As of February 2004, transit passengers in Germany's Vogtland region will be able to purchase their tickets via their mobile phones. The Vogtland Public Transit Association (Zweckverband Oeffentlicher Personennahverkehr Vogtland) has commissioned Siemens Business Services to devise a pilot solution for electronic ticketing. The association expects this model project for a "pocket-sized ticket machine," the first of its kind in Germany, to lead to lower costs, increased revenue and improved customer loyalty. Since passengers in the Vogtland and the so-called EgroNet region frequently cross the border between Germany and the Czech Republic, the European Union is supporting the project to the tune of almost one million euros.
Until April, 350 selected persons will test the process. Following registration by telephone, they will have access not only to traditional paper tickets, but also to two mobile alternatives for travel in the triangle between the Czech Republic and the German states of Thuringia, Bavaria and Saxony.
Alternative 1: After downloading the appropriate software to his Java-enabled phone, the passenger keys in his ticket order via the menu. He enters the number of passengers, the route and the type of tele-ticket required -- everything from single tickets to annual tickets is available. Once he has entered all the necessary information, confirmation of the order appears on the display. The virtual ticket itself is located on a server to which only the ticket inspector has access.
Alternative 2: The passenger orders his ticket with a phone call. The automated call center operates with new special voice recognition software that was developed in cooperation with the Fraunhofer Institute. This software is able to pick out the relevant order elements from complete spoken sentences. Long voice menus are thus no longer necessary.
In the pilot project, the actual payment is still handled by bank draft, but later versions will also include payment options via phone bill, credit cards or prepaid cards. On top of this, the mobile phone portal offers a range of additional services, such as timetables.

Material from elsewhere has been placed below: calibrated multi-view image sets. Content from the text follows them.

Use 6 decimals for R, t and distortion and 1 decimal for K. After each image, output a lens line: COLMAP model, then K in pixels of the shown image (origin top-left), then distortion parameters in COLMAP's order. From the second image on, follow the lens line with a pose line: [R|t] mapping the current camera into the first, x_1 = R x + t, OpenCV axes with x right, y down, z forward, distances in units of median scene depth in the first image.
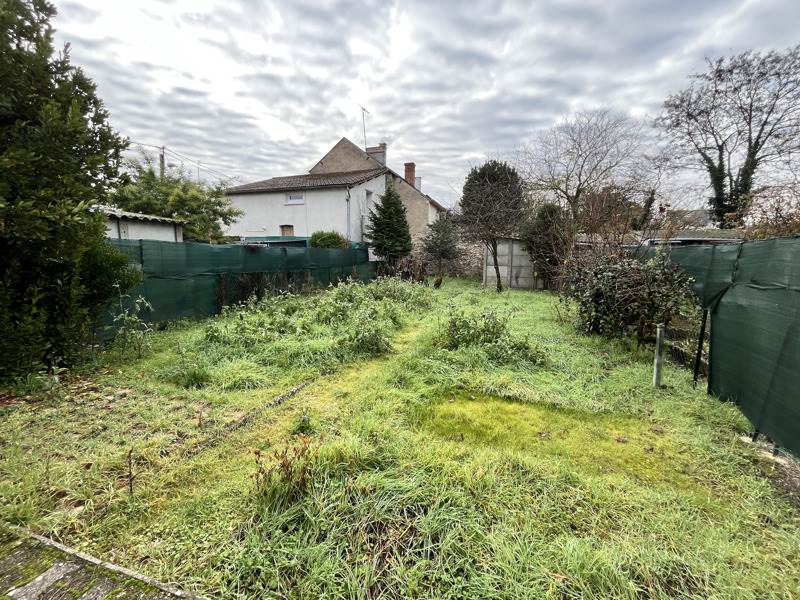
lens RADIAL K [[323.7, 0, 400.1], [0, 323.7, 300.9], [0, 0, 1]] dist [0.001491, 0.000324]
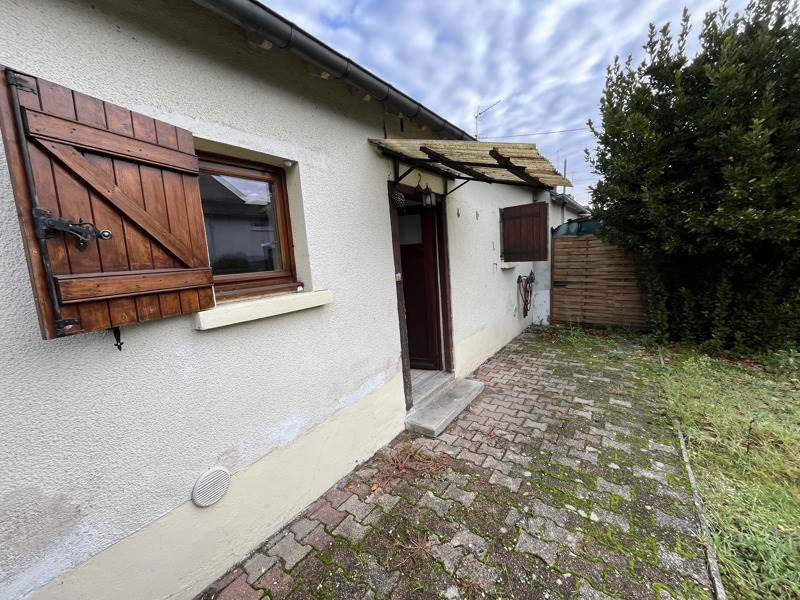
lens RADIAL K [[323.7, 0, 400.1], [0, 323.7, 298.1], [0, 0, 1]] dist [0.001491, 0.000324]
pose [[-0.318130, 0.141682, -0.937400, 0.654038], [-0.090347, 0.979739, 0.178743, -0.083453], [0.943732, 0.141554, -0.298884, 0.054949]]
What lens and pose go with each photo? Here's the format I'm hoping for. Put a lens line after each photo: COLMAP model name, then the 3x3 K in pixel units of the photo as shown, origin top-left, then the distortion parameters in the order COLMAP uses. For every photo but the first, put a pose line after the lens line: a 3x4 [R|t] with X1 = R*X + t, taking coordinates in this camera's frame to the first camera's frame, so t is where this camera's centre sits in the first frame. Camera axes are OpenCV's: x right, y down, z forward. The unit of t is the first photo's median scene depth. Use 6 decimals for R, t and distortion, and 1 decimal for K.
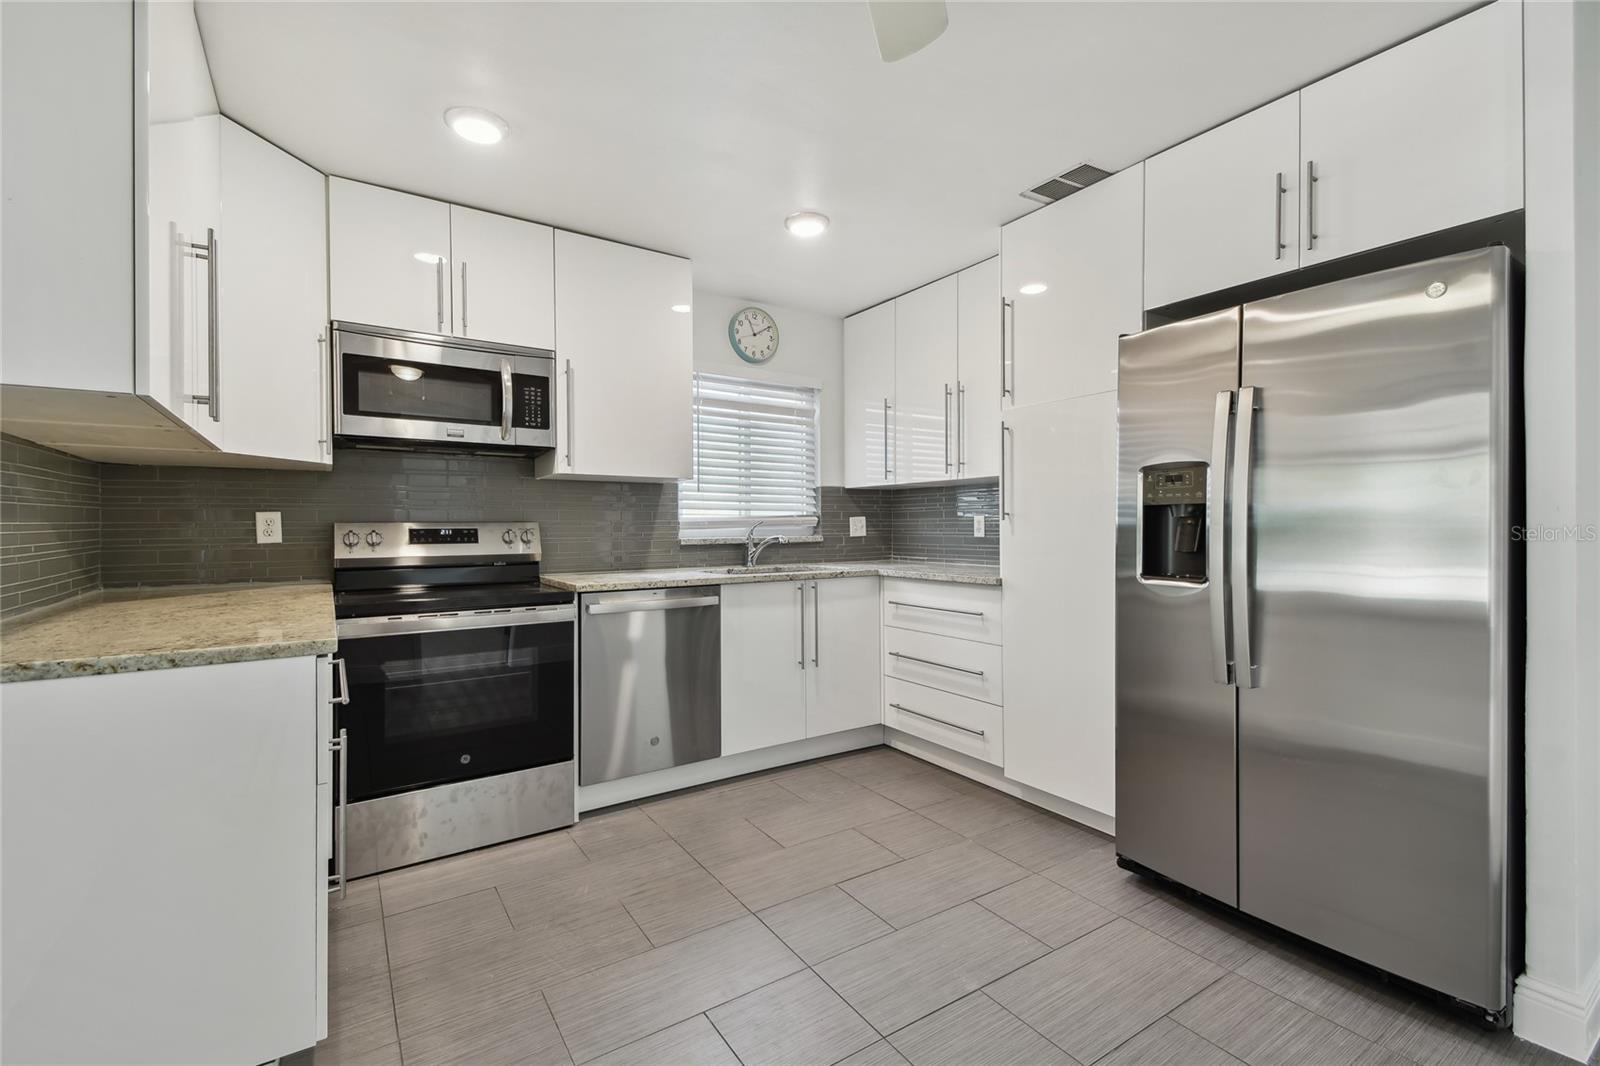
lens RADIAL K [[704.3, 0, 801.8], [0, 704.3, 537.6], [0, 0, 1]] dist [0.049360, -0.024842]
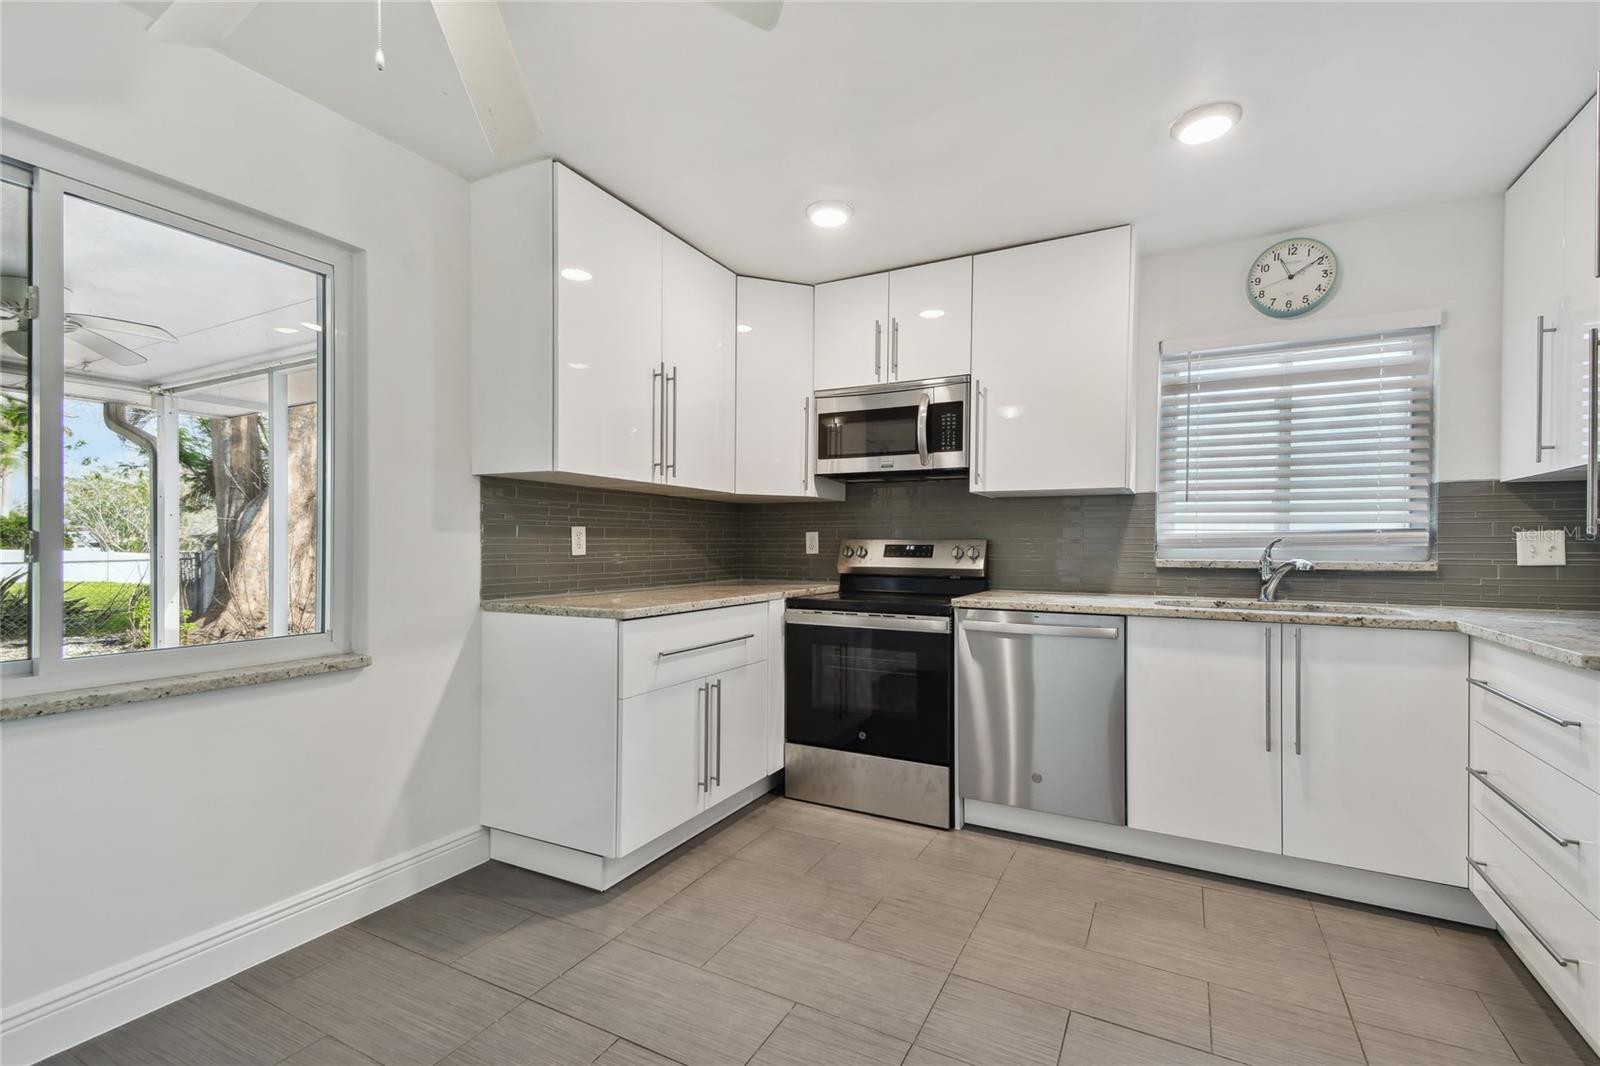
lens RADIAL K [[710.5, 0, 805.3], [0, 710.5, 560.1], [0, 0, 1]] dist [0.046894, -0.016926]
pose [[0.476676, 0.025255, -0.878716, 0.425428], [-0.023045, 0.999603, 0.016228, -0.002347], [0.878777, 0.012514, 0.477068, 0.271071]]
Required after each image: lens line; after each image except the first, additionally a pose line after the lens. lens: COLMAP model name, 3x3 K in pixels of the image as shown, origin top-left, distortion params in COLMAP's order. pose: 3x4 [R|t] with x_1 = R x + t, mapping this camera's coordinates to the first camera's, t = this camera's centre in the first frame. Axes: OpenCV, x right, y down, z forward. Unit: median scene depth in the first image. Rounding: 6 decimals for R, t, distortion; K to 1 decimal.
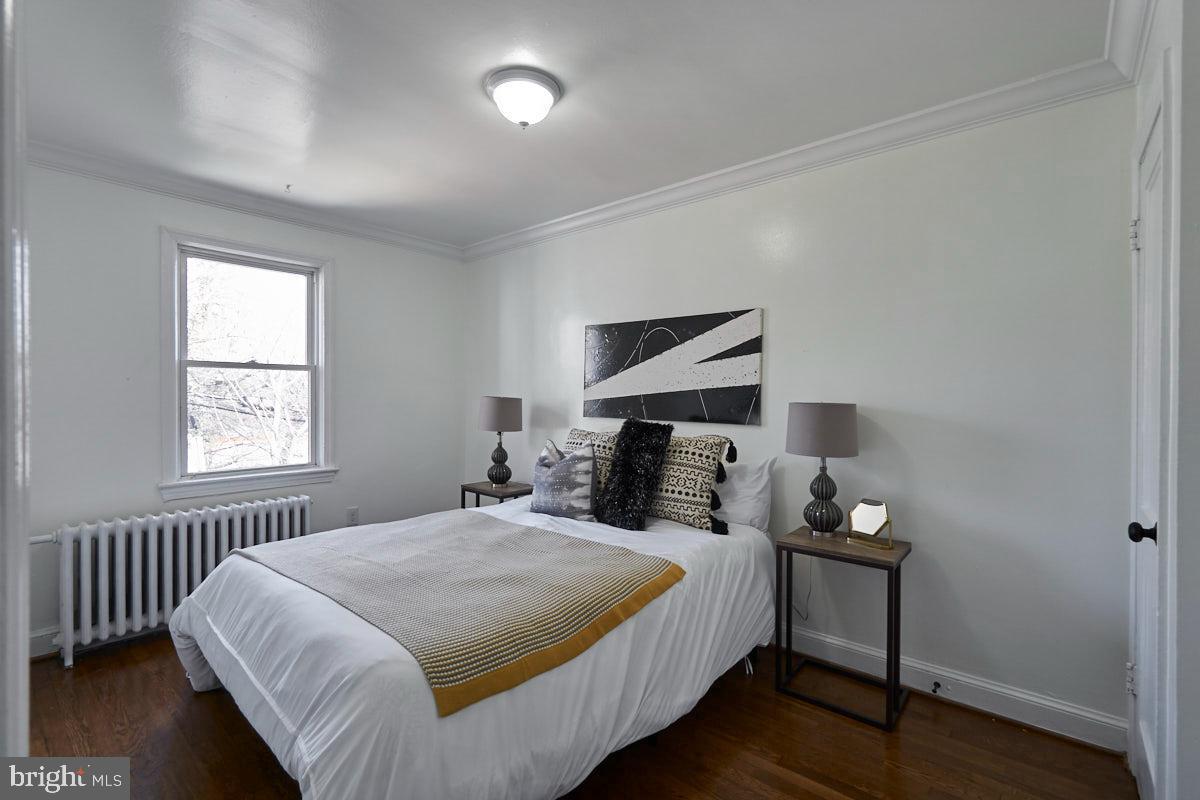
lens RADIAL K [[539.3, 0, 576.4], [0, 539.3, 396.6], [0, 0, 1]] dist [0.000180, -0.001880]
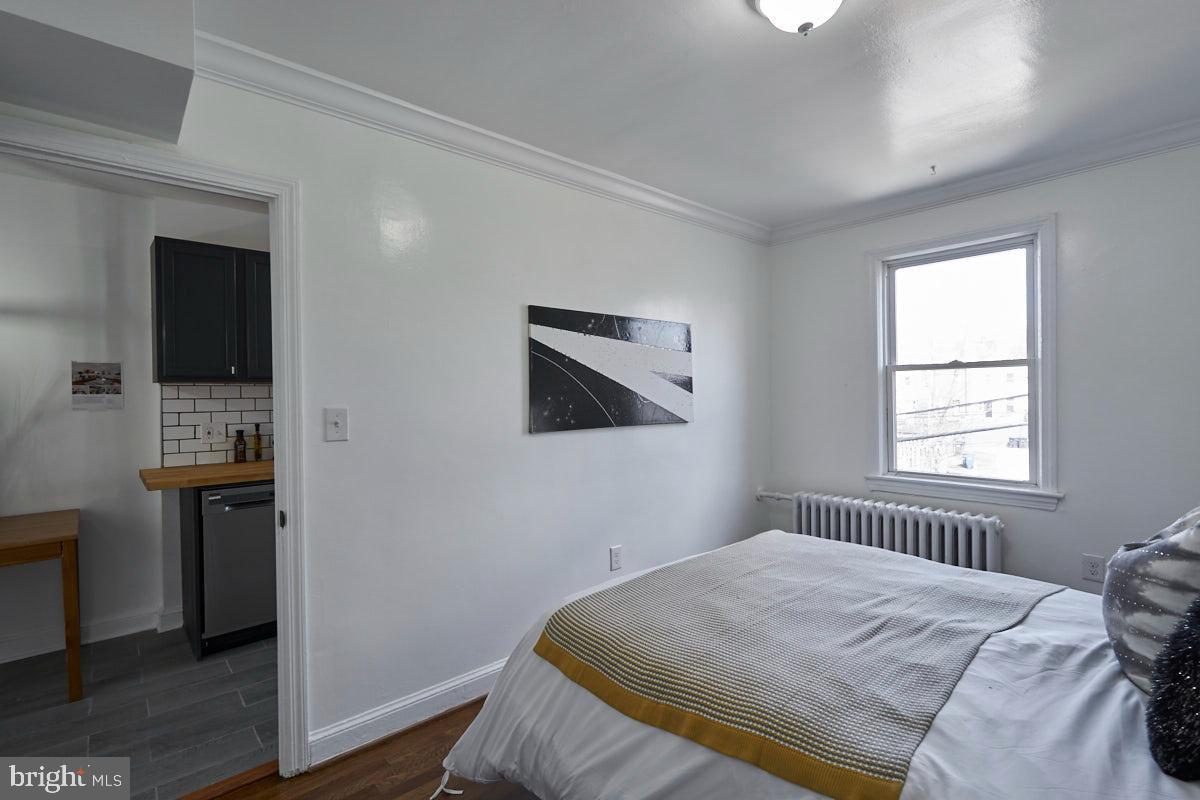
lens RADIAL K [[539.3, 0, 601.4], [0, 539.3, 404.5], [0, 0, 1]] dist [0.000180, -0.001880]
pose [[-0.101750, 0.013045, -0.994724, 0.412751], [0.013298, 0.999843, 0.011752, -0.009691], [0.994721, -0.012032, -0.101908, 0.515165]]
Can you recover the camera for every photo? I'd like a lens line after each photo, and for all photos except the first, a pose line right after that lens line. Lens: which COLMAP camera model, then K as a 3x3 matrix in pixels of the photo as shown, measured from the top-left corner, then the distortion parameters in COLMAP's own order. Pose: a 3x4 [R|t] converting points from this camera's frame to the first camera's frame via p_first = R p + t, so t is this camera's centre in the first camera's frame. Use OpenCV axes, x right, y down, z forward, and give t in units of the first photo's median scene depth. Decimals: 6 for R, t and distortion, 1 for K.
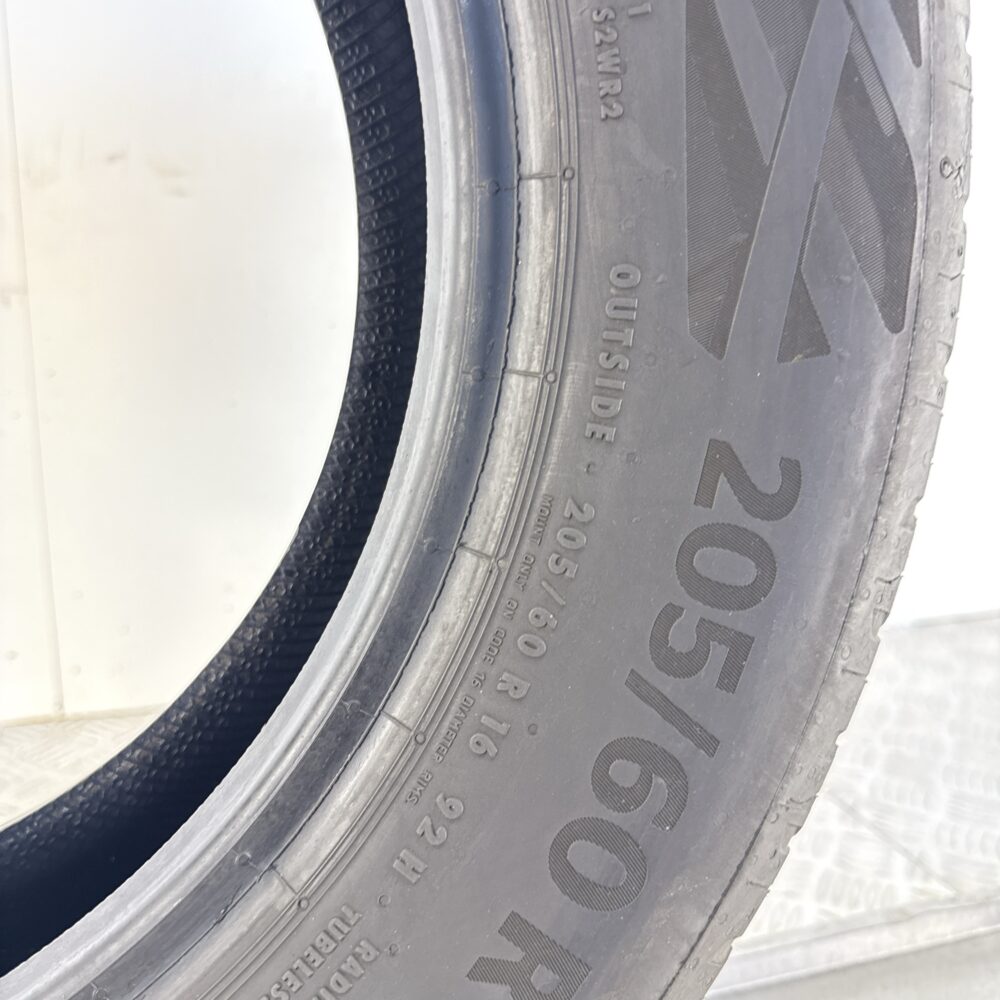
lens RADIAL K [[952.7, 0, 500.0], [0, 952.7, 500.0], [0, 0, 1]] dist [0.151336, -0.405947]
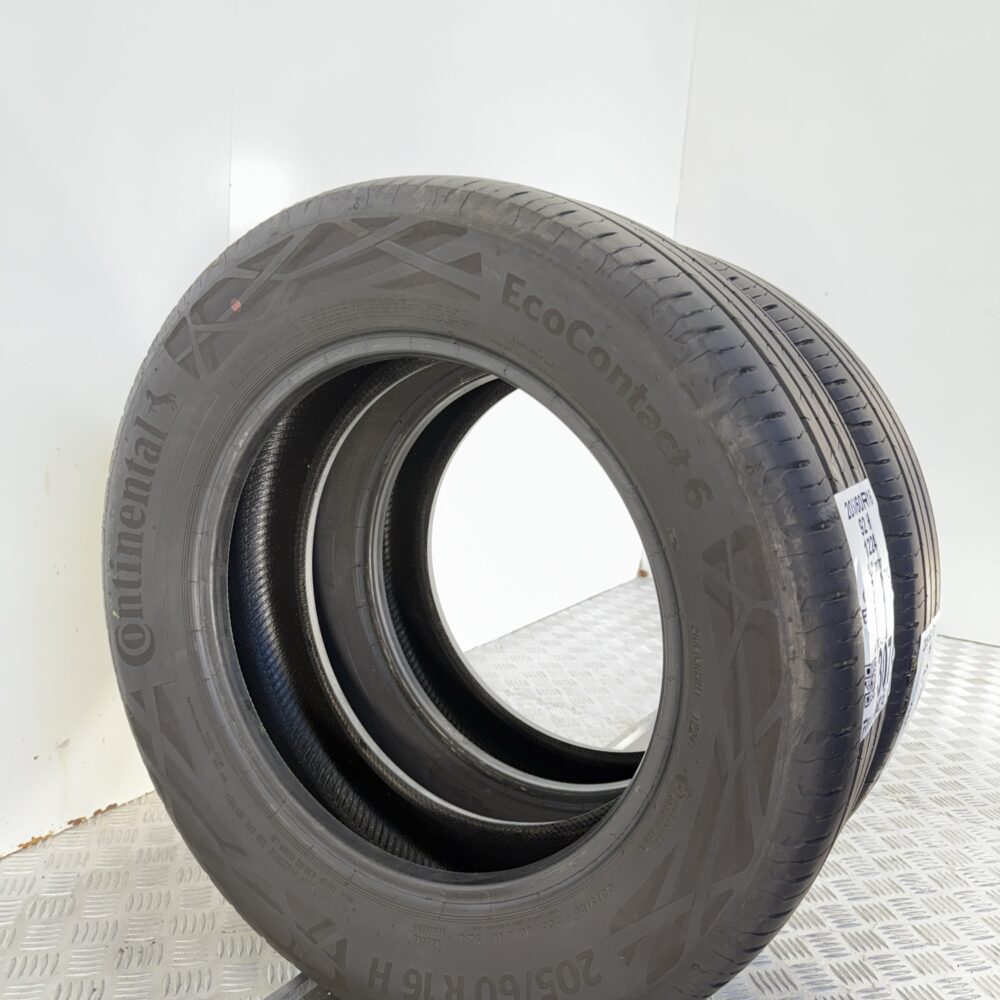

The solution will also help to further improve customer satisfaction and service. For example, the ticket orders provide information about passengers' routes and travel times (after all personal data has been stripped) that can be used to streamline bus and train services. The Public Transit Association is therefore confident that this solution will increase its revenue stream over the long term. In addition, long lines in front of the ticket machines or the lack of small change will in future no longer keep mobile phone owners from using buses or trains.
The market potential for solutions of this type is huge. In Germany alone there are 400 local transit companies, including 75 medium-sized and large transit networks. "The demand for innovative solutions is enormous, when one considers that the competition for satisfied customers will increase dramatically. This in turn increases the providers' need to set themselves apart from the competition," forecasts Winfried Holz, head of the Global Business Unit Solutions at Siemens Business Services.